## Instructions to follow
Write out the entries below exactly. End with the line that contains "radiaatorites on innovatiivne lahendus, mis".
::: Material for this task :::
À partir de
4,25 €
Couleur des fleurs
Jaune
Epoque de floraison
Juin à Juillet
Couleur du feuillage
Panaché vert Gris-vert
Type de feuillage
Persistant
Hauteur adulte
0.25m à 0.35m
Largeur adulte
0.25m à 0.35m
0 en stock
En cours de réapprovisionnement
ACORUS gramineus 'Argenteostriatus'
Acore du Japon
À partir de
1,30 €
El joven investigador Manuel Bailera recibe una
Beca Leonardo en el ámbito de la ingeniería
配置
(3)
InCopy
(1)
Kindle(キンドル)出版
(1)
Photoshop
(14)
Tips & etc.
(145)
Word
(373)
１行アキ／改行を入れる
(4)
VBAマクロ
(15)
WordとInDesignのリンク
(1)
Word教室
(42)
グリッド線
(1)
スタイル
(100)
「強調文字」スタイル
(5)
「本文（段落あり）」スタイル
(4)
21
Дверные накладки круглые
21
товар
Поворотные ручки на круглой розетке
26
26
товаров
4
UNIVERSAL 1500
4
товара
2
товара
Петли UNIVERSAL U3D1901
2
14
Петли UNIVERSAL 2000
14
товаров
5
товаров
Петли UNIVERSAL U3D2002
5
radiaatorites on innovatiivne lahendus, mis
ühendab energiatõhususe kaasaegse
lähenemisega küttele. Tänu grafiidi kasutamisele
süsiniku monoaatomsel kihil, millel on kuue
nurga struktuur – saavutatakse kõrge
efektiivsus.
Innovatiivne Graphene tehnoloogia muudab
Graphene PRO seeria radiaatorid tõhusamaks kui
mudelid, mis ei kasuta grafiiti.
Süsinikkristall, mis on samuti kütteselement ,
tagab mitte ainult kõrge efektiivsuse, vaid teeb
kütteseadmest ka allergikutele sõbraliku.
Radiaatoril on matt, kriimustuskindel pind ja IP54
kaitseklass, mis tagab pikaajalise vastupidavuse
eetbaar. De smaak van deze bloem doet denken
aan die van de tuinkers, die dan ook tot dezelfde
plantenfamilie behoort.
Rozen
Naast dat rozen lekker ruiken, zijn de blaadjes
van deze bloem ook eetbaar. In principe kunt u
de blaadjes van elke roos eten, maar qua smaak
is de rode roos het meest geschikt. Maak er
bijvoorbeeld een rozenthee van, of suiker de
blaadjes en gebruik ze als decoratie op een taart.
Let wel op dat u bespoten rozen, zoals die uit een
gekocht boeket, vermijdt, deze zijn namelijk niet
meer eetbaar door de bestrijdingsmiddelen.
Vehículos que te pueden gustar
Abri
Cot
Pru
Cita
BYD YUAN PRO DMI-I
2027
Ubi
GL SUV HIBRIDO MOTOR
:::
## Answer
À partir de
4,25 €
Couleur des fleurs
Jaune
Epoque de floraison
Juin à Juillet
Couleur du feuillage
Panaché vert Gris-vert
Type de feuillage
Persistant
Hauteur adulte
0.25m à 0.35m
Largeur adulte
0.25m à 0.35m
0 en stock
En cours de réapprovisionnement
ACORUS gramineus 'Argenteostriatus'
Acore du Japon
À partir de
1,30 €
El joven investigador Manuel Bailera recibe una
Beca Leonardo en el ámbito de la ingeniería
配置
(3)
InCopy
(1)
Kindle(キンドル)出版
(1)
Photoshop
(14)
Tips & etc.
(145)
Word
(373)
１行アキ／改行を入れる
(4)
VBAマクロ
(15)
WordとInDesignのリンク
(1)
Word教室
(42)
グリッド線
(1)
スタイル
(100)
「強調文字」スタイル
(5)
「本文（段落あり）」スタイル
(4)
21
Дверные накладки круглые
21
товар
Поворотные ручки на круглой розетке
26
26
товаров
4
UNIVERSAL 1500
4
товара
2
товара
Петли UNIVERSAL U3D1901
2
14
Петли UNIVERSAL 2000
14
товаров
5
товаров
Петли UNIVERSAL U3D2002
5
radiaatorites on innovatiivne lahendus, mis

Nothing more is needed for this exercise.